**The input**
######

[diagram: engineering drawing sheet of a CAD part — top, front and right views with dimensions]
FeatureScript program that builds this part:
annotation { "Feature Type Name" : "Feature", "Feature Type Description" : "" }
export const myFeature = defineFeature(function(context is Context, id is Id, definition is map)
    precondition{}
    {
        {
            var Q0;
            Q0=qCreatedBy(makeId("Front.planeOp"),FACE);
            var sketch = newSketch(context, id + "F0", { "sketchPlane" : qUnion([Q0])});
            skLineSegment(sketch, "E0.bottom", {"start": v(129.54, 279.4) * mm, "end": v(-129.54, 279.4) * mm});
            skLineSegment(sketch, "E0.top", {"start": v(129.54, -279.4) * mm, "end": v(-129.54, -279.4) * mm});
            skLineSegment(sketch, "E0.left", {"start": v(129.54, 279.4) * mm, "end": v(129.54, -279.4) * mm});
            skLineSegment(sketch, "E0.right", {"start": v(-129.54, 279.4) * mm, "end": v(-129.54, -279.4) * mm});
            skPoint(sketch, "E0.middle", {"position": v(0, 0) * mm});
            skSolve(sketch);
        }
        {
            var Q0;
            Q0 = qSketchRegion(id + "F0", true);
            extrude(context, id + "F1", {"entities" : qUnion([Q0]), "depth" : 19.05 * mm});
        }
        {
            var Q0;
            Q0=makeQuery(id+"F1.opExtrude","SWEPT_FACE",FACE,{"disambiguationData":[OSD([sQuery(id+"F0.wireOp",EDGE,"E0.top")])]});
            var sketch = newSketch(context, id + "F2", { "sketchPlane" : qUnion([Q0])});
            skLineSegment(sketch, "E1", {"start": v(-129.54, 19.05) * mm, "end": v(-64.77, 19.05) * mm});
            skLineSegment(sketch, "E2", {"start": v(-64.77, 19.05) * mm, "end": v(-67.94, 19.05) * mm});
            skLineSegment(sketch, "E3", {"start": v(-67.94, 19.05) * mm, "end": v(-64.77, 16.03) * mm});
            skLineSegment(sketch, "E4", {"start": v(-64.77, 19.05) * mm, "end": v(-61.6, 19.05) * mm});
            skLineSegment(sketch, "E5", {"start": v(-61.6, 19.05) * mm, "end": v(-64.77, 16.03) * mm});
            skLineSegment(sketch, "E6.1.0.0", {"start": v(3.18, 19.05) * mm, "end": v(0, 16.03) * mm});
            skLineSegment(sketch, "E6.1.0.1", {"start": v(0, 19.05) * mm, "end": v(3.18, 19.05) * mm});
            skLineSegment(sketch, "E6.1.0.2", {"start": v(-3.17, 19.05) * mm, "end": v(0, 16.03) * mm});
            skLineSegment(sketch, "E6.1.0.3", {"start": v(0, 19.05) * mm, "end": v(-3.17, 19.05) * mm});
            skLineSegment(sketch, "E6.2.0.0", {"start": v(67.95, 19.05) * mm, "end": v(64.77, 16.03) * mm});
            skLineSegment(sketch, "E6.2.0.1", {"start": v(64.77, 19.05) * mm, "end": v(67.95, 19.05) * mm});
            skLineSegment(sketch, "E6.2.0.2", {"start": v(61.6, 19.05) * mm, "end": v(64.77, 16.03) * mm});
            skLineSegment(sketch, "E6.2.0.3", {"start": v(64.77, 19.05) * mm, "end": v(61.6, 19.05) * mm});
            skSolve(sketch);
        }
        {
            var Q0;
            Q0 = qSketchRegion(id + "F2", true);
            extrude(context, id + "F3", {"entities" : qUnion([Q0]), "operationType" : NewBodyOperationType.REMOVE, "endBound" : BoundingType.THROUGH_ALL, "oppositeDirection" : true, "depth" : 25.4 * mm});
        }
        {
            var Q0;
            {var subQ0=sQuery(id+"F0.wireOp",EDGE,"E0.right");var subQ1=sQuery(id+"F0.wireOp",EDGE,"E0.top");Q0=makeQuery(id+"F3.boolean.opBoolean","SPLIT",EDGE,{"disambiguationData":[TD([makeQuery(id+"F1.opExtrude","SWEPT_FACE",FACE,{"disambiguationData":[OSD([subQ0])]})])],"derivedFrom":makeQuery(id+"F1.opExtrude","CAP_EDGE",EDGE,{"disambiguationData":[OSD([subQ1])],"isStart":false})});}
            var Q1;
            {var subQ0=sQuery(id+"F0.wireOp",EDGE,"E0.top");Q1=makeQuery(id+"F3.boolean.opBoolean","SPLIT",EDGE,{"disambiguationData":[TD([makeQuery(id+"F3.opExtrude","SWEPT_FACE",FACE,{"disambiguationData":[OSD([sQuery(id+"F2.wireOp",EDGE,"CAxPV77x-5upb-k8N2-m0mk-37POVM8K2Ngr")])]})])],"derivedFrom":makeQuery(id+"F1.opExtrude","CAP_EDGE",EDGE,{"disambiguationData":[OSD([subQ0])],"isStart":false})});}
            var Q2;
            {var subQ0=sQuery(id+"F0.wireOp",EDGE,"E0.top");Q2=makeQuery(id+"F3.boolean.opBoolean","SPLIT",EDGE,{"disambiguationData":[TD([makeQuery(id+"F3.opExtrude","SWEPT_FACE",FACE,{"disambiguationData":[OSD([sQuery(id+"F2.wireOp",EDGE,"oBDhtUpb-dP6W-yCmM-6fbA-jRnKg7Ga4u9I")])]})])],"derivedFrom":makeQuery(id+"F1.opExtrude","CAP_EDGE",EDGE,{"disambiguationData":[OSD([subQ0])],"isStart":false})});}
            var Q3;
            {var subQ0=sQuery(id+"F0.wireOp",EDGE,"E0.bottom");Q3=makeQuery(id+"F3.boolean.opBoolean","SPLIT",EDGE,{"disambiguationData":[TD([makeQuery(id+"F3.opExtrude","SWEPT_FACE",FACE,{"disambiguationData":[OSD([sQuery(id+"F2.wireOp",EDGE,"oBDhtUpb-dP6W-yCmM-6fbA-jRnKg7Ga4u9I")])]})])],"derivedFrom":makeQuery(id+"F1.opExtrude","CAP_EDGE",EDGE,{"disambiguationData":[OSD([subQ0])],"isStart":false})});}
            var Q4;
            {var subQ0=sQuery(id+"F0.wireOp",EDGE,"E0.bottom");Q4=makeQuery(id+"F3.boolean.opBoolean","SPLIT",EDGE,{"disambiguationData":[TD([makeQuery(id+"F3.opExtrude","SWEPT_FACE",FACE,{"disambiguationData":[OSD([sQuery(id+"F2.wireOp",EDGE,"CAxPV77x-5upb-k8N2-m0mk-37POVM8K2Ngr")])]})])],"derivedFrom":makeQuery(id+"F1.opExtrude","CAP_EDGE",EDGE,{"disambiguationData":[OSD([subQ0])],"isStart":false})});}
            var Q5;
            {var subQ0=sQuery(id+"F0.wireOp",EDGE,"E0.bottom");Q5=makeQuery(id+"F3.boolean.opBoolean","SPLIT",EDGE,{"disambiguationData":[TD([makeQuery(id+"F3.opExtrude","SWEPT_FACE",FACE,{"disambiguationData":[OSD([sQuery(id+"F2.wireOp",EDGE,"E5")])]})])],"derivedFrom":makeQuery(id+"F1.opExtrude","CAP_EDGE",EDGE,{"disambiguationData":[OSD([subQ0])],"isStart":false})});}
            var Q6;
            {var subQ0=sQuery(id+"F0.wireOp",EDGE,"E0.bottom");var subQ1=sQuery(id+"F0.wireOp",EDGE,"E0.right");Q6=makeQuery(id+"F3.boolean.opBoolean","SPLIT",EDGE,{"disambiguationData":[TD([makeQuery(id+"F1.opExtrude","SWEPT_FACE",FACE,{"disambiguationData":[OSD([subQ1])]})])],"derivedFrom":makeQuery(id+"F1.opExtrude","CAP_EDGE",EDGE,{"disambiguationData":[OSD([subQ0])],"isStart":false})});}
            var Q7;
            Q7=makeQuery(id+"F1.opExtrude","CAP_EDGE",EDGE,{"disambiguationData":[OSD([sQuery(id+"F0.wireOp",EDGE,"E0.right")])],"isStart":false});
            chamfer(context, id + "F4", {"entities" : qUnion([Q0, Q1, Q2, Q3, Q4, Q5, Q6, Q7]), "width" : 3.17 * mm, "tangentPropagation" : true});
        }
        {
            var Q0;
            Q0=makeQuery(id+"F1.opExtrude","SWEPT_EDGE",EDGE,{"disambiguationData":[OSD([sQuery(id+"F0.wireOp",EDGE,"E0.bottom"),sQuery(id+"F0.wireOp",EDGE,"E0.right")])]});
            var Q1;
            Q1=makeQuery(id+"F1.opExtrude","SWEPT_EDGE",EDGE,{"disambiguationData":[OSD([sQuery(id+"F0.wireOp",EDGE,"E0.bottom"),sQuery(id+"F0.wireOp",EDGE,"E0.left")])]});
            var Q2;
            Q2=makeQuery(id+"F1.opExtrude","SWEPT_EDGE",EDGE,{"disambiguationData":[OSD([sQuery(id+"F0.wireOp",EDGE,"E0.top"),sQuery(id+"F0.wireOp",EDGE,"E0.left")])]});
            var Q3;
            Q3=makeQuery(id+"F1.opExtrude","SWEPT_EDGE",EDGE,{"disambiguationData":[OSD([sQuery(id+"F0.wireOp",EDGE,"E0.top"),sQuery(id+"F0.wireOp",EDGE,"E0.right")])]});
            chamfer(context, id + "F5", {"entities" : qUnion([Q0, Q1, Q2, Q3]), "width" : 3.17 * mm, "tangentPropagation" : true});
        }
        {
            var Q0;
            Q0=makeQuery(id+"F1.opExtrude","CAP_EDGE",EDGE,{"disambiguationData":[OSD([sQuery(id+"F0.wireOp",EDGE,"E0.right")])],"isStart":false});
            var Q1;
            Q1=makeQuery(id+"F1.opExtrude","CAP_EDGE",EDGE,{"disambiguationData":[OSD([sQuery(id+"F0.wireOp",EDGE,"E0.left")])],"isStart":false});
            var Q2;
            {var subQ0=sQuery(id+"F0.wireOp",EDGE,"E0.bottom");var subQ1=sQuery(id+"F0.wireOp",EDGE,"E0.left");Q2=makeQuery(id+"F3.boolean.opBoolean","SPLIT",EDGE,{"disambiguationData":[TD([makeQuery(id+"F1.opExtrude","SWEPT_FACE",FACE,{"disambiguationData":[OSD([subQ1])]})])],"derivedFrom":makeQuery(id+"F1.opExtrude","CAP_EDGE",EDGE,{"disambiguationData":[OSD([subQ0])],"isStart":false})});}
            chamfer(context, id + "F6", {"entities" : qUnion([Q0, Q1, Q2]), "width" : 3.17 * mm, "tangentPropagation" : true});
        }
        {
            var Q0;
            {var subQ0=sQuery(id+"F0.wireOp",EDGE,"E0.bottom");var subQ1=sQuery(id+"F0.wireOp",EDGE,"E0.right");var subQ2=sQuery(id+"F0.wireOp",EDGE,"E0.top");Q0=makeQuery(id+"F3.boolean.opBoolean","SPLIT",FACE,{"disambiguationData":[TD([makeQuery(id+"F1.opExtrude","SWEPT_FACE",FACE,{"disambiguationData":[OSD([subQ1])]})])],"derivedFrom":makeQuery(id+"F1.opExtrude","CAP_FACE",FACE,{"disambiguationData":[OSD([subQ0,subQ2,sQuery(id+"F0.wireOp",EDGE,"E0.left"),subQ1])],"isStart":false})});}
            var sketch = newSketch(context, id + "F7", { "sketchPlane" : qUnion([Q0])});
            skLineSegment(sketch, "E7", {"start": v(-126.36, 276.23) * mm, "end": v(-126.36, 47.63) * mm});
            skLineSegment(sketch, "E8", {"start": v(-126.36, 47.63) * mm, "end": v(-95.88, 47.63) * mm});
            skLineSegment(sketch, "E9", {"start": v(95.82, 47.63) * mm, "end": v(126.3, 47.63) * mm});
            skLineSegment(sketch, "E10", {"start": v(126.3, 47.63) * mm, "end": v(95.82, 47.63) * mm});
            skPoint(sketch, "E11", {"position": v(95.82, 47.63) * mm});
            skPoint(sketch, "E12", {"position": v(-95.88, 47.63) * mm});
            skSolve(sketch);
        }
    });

######

**Task requirements**
Reproduce everything from the very start of the entries down to the line containing "export const myFeature", including that line, character for character.

**Answer for the task**
[diagram: engineering drawing sheet of a CAD part — top, front and right views with dimensions]
FeatureScript program that builds this part:
annotation { "Feature Type Name" : "Feature", "Feature Type Description" : "" }
export const myFeature = defineFeature(function(context is Context, id is Id, definition is map)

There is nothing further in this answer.